At design point the air angles are all matched. But at off design (say low compressor speed) the pressure falls at the discharge of the compressor causing the velocity in discharge (HP ) stages to increase, which can choke these stages. This causes the front or LP stage of the compressor to increase in loading and can stall these stage causing compressor surge (a violent aerodynamic compressor instability) at such low speed. Closing variable stator vanes in the front stages will unload these stages thus preventing the compressor from stalling
The issue is that compressors are unstable at low massflows. They tend to stall as the incidence on to the aerofoils increases. This can lead to a phenomenon called rotating stall and if the pressure rise is high enough surge of the engine. This forces the shutting down of the engine if it occurs and can cause the plane to crash. Variable stators can be altered whilst the engin is running this allows control of the flow angle and can ameliorate the effects of incidence making the compressor more stable and adding to its "surge magin" the distance the compresor is away from the surge line (can be delta massflow or delta pressure).
Earlier comments of course are right and proper. It can only be completed with more comment:
- Outside the nominal operating conditions, high incidence angles result in a sharp increase in profile profile (flow separation), hence adjustable vane blades fit the direction of the flow to actual working conditions
- A similar effect is achieved by use of a two-shaft rotor design having different speeds or the boundary layer control (aspirated compressor concept)
- Compressor bleed is less effective in this case and typical for older machines or centrifugal stages
- A lot of useful information can be found in two excellent books:
Kerrebrock, J .: Aircraft Engines and Gas Turbines, 2nd Ed.

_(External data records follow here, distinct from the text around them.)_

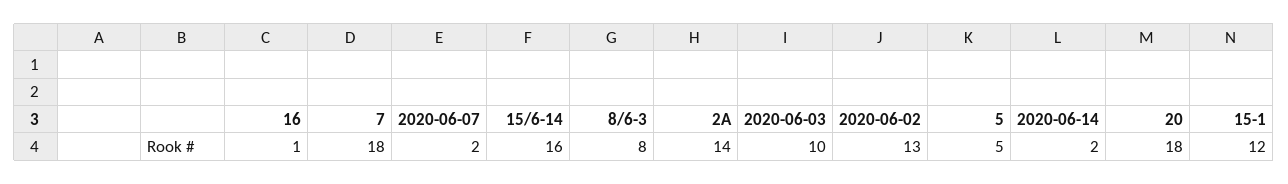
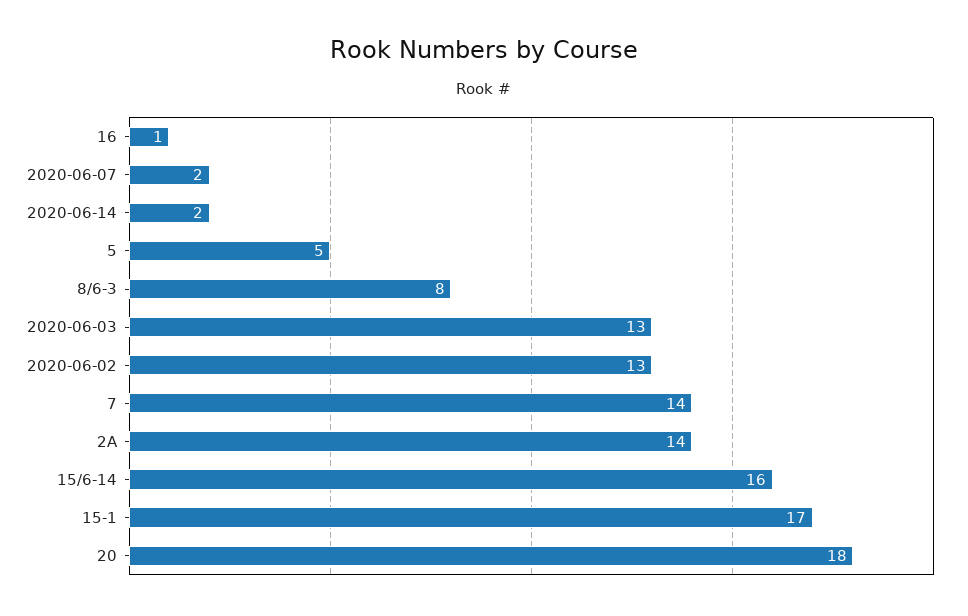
  {
    "16": 1,
-   "7": 18,
+   "7": 14,
    "2020-06-07": 2,
    "15/6-14": 16,
    "8/6-3": 8,
    "2A": 14,
-   "2020-06-03": 10,
+   "2020-06-03": 13,
    "2020-06-02": 13,
    "5": 5,
    "2020-06-14": 2,
    "20": 18,
-   "15-1": 12
+   "15-1": 17
  }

The VSVs protect the compressor from surging hence improve the stabiltity of operation. In addition, if you compare a variable geometry gas turbine with a fixed geometry gas turbine, the one with VSVs can reach a higher/lower power setting faster than the fixed gometry one. The reason lies in the fact that shaft inertia is proportional to the response time of the engine, and the VSVs enable the engine to increase/decrease its air mass flow rate faster.